In Harry Potter and the Order of the Phoenix, alternatively monikered HP5, Harry has grown into an awkward, adolescent fifteen-year-old. This is one aspect that has always distinguished Harry and friends — unlike the Kirrins in Enid Blyton’s Famous Five, or the Secret Seven gang, these children are not stuck in time, but actually do grow up over the years.

Harry, at fifteen, is angrier than he has ever been before. He is upset with his Muggle relatives; he is upset at the undue attention that the media has given him; he is peeved with his best friends Ron and Hermione for being secretive; and he is even fed up with his headmaster Dumbledore for ignoring him. So, in 2003, almost thirty years after Amitabh Bachchan hit the silver screen as the Angry Young Man, he has a most qualified successor in young Harry Potter. Harry shouts, screams and rants at all and sundry; and when he is VERY ANGRY, he shouts in ALL CAPITALS.

To be fair to him, Harry does have his share of problems and disappointments: he has nearly been expelled from Hogwarts for unauthorized practice of magic; he has largely been kept in the cold about matters conducted by the Order of the Phoenix (a secret society formed to combat Voldemort); and he has been superseded by both Ron and Hermione, who are now Prefects. On top of everything, Harry has been having a series of dark, complicated dreams — which he can definitely do without.

As in her previous books, Rowling follows a fairly standard formula: twenty-five-odd pages of life in Privet Drive, flash forward to Hogwarts via a quick detour through the Weasley household, some Quidditch (the proportion is regrettably low in this, the longest of the five books so far) and a new Defence Against the Dark Arts Teacher, in this case the delightfully villainous Professor Umbridge. And from Book Four onwards, a modicum of romance and a compulsory death — things one expects to be recurring motifs.

But the great thing is that the formula works. If you can ignore the hype for as long as it takes to read this book from cover to cover, Rowling is an able and extremely competent raconteuse, making us smile, getting us involved, so much so that even in this huge, sprawling 766-page enterprise, she has us turning pages eagerly to move on in the story.

Of course, it doesn’t hurt if the advance publicity has already let it slip out that there is a death, a secret, and Harry’s first kiss. The first two items come at the fag end of the book — reasons enough to read on. As for the kiss — Harry’s crush does kiss him on Christmas Eve, and they do set up a Valentine’s Day date. But then the date proves an unmitigated disaster with the usual Mars-Venus complications.

Delightfully, we find Miss Goody-Two-Shoes Hermione Granger being instrumental in breaking a couple of Hogwarts’ rules, although her activist obsession about houseelves makes one want to shake her up a bit.
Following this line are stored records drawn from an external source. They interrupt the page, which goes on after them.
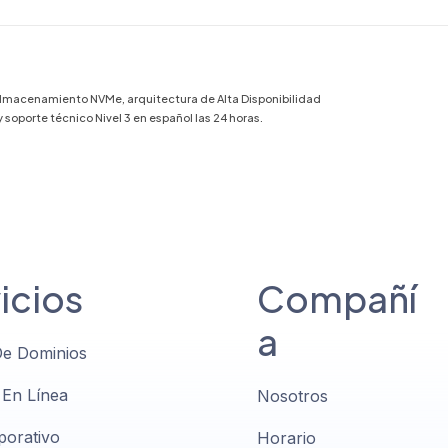
almacenamiento NVMe, arquitectura de Alta Disponibilidad
oporte técnico Nivel 3 en español las 24 horas.
icios
Compañí
a
De Dominios
 En Línea
Nosotros
porativo
Horario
And if one is looking at a great resolution in the Potter-Voldemort duel, there is disappointment in store. The final countdown is obviously saved for Book Seven. In the meantime, dear reader, please make do with medium-sized conflicts, with Harry being ahead on points. Also, the bits about Hagrid’s giant brother, Grawp, make for rare tedious reading.
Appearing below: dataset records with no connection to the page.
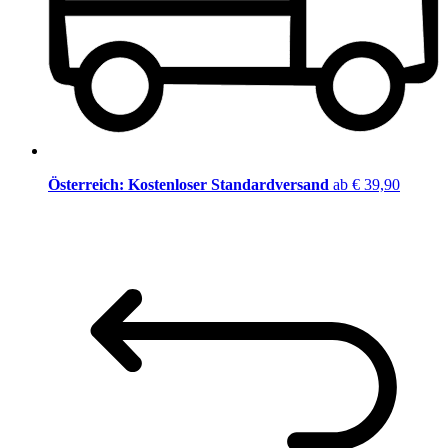
Österreich: Kostenloser Standardversand
ab € 39,90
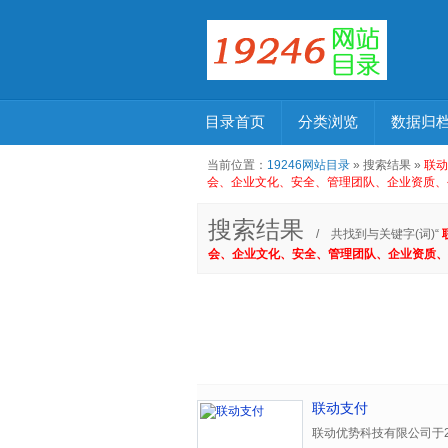
目录首页
分类浏览
数据归
当前位置：
19246网站目录
» 搜索结果 »
联动
会、企业文化、安全、管理团队、企业资质、
搜索结果
/ 共找到与关键字(词)“
会、企业文化、安全、管理团队、企业资质、
联动支付
联动优势科技有限公司于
So finally, Harry Potter and the Order of the Phoenix, though not nearly the best of the five titles, is definitely the most adult and complex in the series so far. It depicts, with rare empathy and a wry humour, the grey shades of the adult world which Harry is entering. And as it does so, it also tells a rattling good tale. Meanwhile, let’s be glad that Rowling has already started work on HP6, and the final chapter in the heptalogy is already composed and saved. After all, she has singlehandedly brought people — children and grown-ups alike — back into the world of books. In doing so, she has worked a magic of her own.